Keep extraction deterministic and tolerant of missing optional fields.

Adding a new export target

Add a renderer class when the target format has its own rules:

class VendorMetricsRenderer:
    def render(self, points: Iterable[MetricPoint]) -> dict[str, object]:
        ...

Then inject it into a dedicated service or adapter. Do not make RuntimeMetricsExportService depend on vendor credentials or network clients. Network push belongs in a separate optional adapter because local CI must stay credential-free.

Test contract

Every observability change must include:

Test Purpose
Service test Confirms files are written and report status is correct.
Renderer test Confirms escaping, labels, and stable output shape.
CLI test Confirms dpone observability metrics-export works through argparse.
Artifact index test Confirms metrics_index.json contains checksums for every generated file.
Docs contract test Confirms user and developer docs mention command, artifacts, Prometheus, OpenTelemetry, and runbooks.

CI/CD contract

When adding observability to a workflow:

  • write artifacts under test_artifacts/observability/<run>/;
  • upload artifacts with if: always();
  • keep .github/workflows/observability-maturity.yml green when changing metrics contracts;
  • never write raw secrets into labels;
  • keep labels low-cardinality enough for Prometheus;
  • link the failure path in Failure runbooks if the workflow can fail on observability evidence.

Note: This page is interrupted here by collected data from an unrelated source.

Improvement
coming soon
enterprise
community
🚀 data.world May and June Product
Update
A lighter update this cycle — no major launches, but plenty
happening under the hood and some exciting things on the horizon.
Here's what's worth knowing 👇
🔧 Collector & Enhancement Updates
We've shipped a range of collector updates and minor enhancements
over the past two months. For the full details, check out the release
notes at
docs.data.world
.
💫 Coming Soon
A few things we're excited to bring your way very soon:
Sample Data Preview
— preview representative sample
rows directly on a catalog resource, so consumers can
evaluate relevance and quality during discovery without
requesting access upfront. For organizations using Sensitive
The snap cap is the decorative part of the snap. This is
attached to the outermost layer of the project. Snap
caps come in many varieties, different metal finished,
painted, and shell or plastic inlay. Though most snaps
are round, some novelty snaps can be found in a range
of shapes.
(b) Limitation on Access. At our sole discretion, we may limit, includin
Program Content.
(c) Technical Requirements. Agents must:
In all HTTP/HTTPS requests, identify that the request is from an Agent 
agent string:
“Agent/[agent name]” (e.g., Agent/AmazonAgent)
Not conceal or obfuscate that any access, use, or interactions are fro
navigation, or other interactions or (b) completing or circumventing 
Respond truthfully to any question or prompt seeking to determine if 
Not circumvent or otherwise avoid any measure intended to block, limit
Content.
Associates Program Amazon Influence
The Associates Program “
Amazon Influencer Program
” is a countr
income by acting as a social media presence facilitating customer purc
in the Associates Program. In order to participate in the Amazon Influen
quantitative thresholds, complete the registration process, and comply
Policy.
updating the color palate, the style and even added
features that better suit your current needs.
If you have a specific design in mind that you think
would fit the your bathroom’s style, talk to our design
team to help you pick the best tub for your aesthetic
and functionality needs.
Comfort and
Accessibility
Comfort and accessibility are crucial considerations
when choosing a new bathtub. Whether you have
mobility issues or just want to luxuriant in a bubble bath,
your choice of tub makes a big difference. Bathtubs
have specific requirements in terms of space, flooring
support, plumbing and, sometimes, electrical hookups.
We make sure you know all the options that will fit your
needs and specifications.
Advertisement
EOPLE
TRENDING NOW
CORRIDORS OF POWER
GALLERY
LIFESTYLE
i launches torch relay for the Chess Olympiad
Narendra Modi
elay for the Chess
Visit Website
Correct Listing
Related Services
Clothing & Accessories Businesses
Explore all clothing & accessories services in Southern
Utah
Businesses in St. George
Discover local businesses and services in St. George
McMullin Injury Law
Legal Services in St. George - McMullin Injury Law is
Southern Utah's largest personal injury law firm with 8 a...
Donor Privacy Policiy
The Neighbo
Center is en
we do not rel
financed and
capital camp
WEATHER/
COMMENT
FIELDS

Architecture update checklist

Update Architecture when one of these changes:

  • new observability package or module;
  • new supported artifact type;
  • new exported telemetry format;
  • new artifact index field or checksum semantics;
  • new runtime dependency or optional extra;
  • new command group or workflow gate.

User docs checklist

Update Runtime observability and CLI reference when a CLI flag, artifact file name, blocker code, or runbook action changes.